Using the listing below, please gather every line containing the word "Fachtagung".

-*-*-

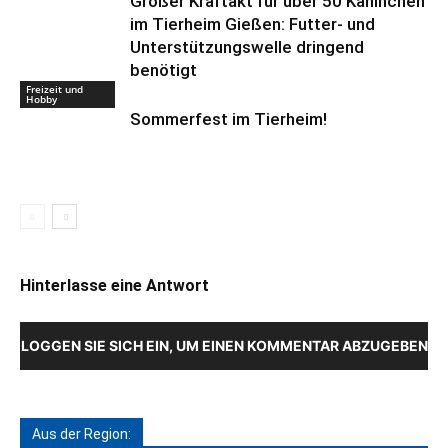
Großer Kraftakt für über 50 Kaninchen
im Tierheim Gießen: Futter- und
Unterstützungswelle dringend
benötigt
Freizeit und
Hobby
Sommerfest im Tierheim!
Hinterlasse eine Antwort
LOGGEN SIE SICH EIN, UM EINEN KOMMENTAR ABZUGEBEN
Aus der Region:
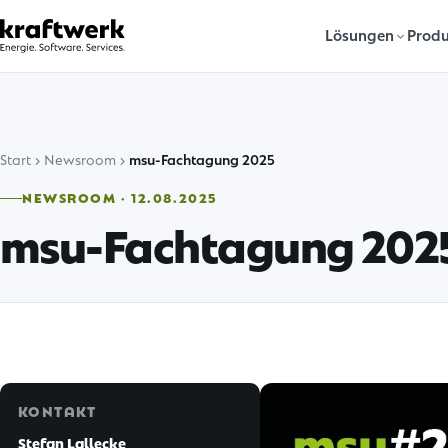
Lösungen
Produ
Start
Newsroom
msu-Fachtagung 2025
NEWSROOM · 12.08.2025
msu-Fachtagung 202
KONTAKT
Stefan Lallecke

-*-*-

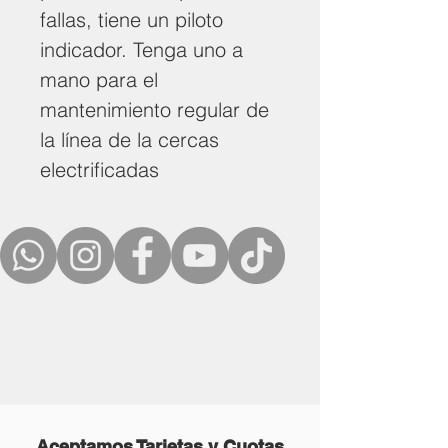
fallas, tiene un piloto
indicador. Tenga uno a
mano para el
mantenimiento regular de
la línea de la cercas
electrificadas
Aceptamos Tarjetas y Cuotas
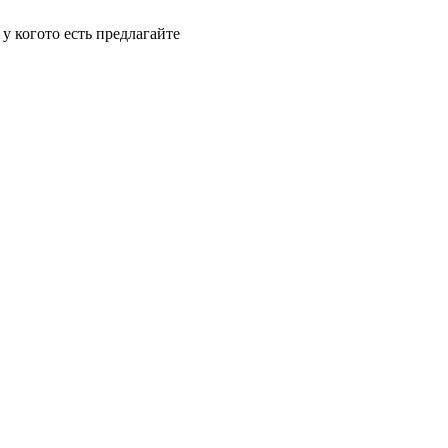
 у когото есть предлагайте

-*-*-

Exercise output:
msu-Fachtagung 2025
msu-Fachtagung 202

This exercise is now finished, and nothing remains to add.